What to work on :: Please rewrite the records from their start up to and including the line with "podcast for you! Join our pastors from Vaughn", changing "laminated" to "bonded" and leaving everything else as it stands. Give only those lines.
* * * * * * *
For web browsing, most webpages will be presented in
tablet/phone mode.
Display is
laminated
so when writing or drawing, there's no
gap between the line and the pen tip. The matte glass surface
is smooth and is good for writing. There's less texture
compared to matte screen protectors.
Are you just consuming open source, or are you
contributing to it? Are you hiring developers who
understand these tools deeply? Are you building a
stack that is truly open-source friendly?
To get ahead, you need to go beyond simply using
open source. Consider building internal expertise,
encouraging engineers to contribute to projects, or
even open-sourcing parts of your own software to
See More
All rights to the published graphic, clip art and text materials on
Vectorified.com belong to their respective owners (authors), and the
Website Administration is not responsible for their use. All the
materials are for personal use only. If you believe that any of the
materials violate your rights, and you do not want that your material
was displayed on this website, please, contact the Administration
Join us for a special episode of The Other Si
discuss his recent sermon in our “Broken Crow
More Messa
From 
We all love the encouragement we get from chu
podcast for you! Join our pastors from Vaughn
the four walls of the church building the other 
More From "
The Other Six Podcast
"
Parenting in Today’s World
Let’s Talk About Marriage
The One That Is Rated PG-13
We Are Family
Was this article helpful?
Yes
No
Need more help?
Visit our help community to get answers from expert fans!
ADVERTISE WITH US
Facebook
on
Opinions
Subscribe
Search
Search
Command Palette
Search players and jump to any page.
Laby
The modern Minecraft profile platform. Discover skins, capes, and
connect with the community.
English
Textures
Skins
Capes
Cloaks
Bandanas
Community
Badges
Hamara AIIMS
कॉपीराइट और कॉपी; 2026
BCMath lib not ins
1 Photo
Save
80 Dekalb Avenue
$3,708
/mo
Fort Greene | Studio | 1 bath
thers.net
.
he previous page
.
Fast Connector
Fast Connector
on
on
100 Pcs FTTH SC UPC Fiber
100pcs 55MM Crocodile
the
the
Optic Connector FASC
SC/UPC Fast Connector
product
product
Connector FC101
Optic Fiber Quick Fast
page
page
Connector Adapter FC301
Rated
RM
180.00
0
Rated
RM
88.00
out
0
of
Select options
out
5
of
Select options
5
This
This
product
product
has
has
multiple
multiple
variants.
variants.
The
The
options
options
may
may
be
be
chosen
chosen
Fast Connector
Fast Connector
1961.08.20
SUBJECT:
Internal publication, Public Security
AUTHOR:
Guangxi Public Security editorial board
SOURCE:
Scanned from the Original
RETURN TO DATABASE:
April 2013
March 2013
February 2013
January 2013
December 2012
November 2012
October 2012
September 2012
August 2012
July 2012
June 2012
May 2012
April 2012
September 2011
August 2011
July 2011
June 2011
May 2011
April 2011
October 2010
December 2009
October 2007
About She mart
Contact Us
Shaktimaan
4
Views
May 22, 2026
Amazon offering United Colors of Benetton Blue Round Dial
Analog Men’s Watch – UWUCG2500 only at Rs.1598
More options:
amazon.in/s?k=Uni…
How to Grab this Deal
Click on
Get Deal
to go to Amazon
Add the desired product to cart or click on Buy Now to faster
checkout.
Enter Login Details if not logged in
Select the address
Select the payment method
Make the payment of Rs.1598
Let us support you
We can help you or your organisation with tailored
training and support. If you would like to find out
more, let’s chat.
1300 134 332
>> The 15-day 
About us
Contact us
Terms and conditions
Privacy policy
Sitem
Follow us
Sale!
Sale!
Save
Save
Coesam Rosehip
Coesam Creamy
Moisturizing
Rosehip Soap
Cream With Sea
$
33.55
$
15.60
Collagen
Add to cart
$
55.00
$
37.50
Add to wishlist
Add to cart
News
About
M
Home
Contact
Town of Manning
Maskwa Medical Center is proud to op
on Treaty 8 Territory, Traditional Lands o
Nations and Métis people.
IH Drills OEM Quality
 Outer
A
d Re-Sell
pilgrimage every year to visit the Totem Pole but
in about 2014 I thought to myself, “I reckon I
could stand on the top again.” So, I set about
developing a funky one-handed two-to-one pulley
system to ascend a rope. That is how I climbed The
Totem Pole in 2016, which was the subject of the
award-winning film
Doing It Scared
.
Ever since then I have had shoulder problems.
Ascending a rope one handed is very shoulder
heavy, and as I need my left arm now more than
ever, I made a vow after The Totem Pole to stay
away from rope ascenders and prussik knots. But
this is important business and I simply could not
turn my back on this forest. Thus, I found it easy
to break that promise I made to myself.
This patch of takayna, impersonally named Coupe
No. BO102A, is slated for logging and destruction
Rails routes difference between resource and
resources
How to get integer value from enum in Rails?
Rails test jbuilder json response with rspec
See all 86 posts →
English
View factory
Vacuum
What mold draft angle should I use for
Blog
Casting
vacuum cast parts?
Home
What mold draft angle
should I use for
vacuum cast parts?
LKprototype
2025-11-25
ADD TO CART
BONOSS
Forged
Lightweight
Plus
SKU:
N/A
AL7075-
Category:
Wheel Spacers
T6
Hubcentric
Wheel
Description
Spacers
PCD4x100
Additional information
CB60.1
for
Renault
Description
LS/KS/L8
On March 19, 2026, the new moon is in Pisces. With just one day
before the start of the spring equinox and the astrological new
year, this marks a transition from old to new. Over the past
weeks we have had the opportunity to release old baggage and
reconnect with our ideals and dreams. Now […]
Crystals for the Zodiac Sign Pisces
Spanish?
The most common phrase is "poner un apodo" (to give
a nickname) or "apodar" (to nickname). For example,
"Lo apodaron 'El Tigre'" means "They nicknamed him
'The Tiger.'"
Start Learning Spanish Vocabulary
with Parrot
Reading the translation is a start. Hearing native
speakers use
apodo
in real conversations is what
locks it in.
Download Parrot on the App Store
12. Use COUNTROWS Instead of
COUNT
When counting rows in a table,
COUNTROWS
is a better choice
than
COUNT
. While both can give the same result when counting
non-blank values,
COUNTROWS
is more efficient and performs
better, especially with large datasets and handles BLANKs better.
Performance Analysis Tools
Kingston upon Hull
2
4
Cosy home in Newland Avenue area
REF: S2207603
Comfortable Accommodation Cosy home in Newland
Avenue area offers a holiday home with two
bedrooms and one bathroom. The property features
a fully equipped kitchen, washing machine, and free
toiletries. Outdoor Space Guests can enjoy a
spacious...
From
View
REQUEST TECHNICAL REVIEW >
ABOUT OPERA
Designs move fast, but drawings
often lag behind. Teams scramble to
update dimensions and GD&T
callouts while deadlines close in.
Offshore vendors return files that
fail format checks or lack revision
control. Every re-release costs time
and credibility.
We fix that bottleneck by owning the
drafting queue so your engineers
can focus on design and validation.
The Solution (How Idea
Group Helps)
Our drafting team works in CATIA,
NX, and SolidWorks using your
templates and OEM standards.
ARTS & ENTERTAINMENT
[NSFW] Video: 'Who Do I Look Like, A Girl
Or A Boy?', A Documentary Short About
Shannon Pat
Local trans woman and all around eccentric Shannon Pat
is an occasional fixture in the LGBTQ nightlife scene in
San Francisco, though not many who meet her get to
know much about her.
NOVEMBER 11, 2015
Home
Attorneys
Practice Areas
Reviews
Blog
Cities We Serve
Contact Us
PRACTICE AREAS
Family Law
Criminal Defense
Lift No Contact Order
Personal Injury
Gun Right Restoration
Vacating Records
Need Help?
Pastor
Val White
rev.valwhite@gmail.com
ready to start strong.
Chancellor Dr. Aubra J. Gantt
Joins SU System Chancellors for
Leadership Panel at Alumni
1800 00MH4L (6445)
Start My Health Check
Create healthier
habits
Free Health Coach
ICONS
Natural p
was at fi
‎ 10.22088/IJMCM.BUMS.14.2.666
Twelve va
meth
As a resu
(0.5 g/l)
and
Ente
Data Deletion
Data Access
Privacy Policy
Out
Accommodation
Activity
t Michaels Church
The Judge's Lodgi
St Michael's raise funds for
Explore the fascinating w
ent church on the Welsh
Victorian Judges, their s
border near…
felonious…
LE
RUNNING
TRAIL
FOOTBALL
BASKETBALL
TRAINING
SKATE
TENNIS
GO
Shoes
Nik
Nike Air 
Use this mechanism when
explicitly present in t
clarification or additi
* * * * * * *
Answer section ::
For web browsing, most webpages will be presented in
tablet/phone mode.
Display is
bonded
so when writing or drawing, there's no
gap between the line and the pen tip. The matte glass surface
is smooth and is good for writing. There's less texture
compared to matte screen protectors.
Are you just consuming open source, or are you
contributing to it? Are you hiring developers who
understand these tools deeply? Are you building a
stack that is truly open-source friendly?
To get ahead, you need to go beyond simply using
open source. Consider building internal expertise,
encouraging engineers to contribute to projects, or
even open-sourcing parts of your own software to
See More
All rights to the published graphic, clip art and text materials on
Vectorified.com belong to their respective owners (authors), and the
Website Administration is not responsible for their use. All the
materials are for personal use only. If you believe that any of the
materials violate your rights, and you do not want that your material
was displayed on this website, please, contact the Administration
Join us for a special episode of The Other Si
discuss his recent sermon in our “Broken Crow
More Messa
From 
We all love the encouragement we get from chu
podcast for you! Join our pastors from Vaughn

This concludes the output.